Download or read book God Don t Like Ugly written by Teresa L. Fry Brown and published by . This book was released on 2000 with total page 228 pages. Available in PDF, EPUB and Kindle. Book excerpt: Countering dire pronouncements of the irrelevance of African American institutions, Teresa L. Fry Brown celebrates the way African American women continue, often invisibly, the task of passing on moral wisdom in African-American families, churches, and communities. The book begins with the author's analysis of intergenerational transmission of spiritual values as depicted in selected African American women's literature written since 1960 (gospel music, poems, novels, short stories, and autobiography). An interpretive framework is grounded in three ethical presuppositions based on traditional African American spiritual values, African American Theology and Ethics, Womanist Christology and Ethics, and values culled from the author's own experience and religious beliefs.

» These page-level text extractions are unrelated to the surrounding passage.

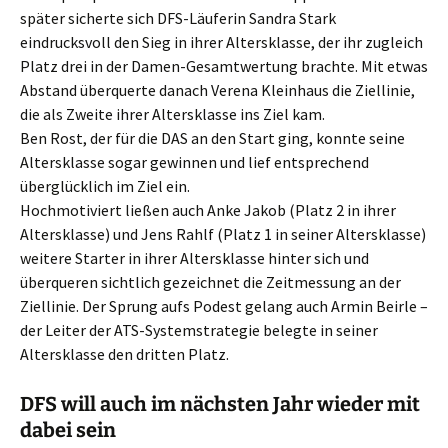
später sicherte sich DFS-Läuferin Sandra Stark
eindrucksvoll den Sieg in ihrer Altersklasse, der ihr zugleich
Platz drei in der Damen-Gesamtwertung brachte. Mit etwas
Abstand überquerte danach Verena Kleinhaus die Ziellinie,
die als Zweite ihrer Altersklasse ins Ziel kam.
Ben Rost, der für die DAS an den Start ging, konnte seine
Altersklasse sogar gewinnen und lief entsprechend
überglücklich im Ziel ein.
Hochmotiviert ließen auch Anke Jakob (Platz 2 in ihrer
Altersklasse) und Jens Rahlf (Platz 1 in seiner Altersklasse)
weitere Starter in ihrer Altersklasse hinter sich und
überqueren sichtlich gezeichnet die Zeitmessung an der
Ziellinie. Der Sprung aufs Podest gelang auch Armin Beirle –
der Leiter der ATS-Systemstrategie belegte in seiner
Altersklasse den dritten Platz.
DFS will auch im nächsten Jahr wieder mit
dabei sein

Download or read book Where Are the Teachers written by G-Man and published by Xulon Press. This book was released on 2009-04 with total page 98 pages. Available in PDF, EPUB and Kindle. Book excerpt: Gary Campbell received early spiritual guidance and direction from the Pentecostal community in Jersey City, NJ; he participated in music ministries with gifts of singing and playing percussion. He has worked as a counselor with dually diagnosed youth providing insight and preparation to help facilitate independent living skills. In addition he has provided career counseling to youth in the Newark, NJ area. On his journey of self-realization, Gary's creative expressionism lead to freelancing in art and photography. As the thirst for structured truth, wisdom, and creativity increased he was endeared to the teachings of Bishop McKinley whereby he were selected as Assistant Pastor. In the next decade he served as Elder at True Vine Ministries in Jersey City, NJ, teaching and serving under Pastor Roderick Alan. Gary has over 60 articles published on Helium.com and has finished his second book "Quality of Heart" while placing the finishing touches on "Be for Meat" these both will be published in the upcoming later this year. With the advent of the mega-church concept and increased tele-evangelism, noted clergy such as TD Jakes, Joel Osteen, etc... have inspired the conviction that the local churches should align their tenets and agendas to meet the greater goals of mainstream evangelism, as "Where Are The Teachers?" proposes a new way forward that seeks to restructure and retool the discipline of teaching in the church. Gary is available for webinars and teleconferences throughout the year and hosts a blog (www.Whereare.wordpress.com) and website for direct/immediate access.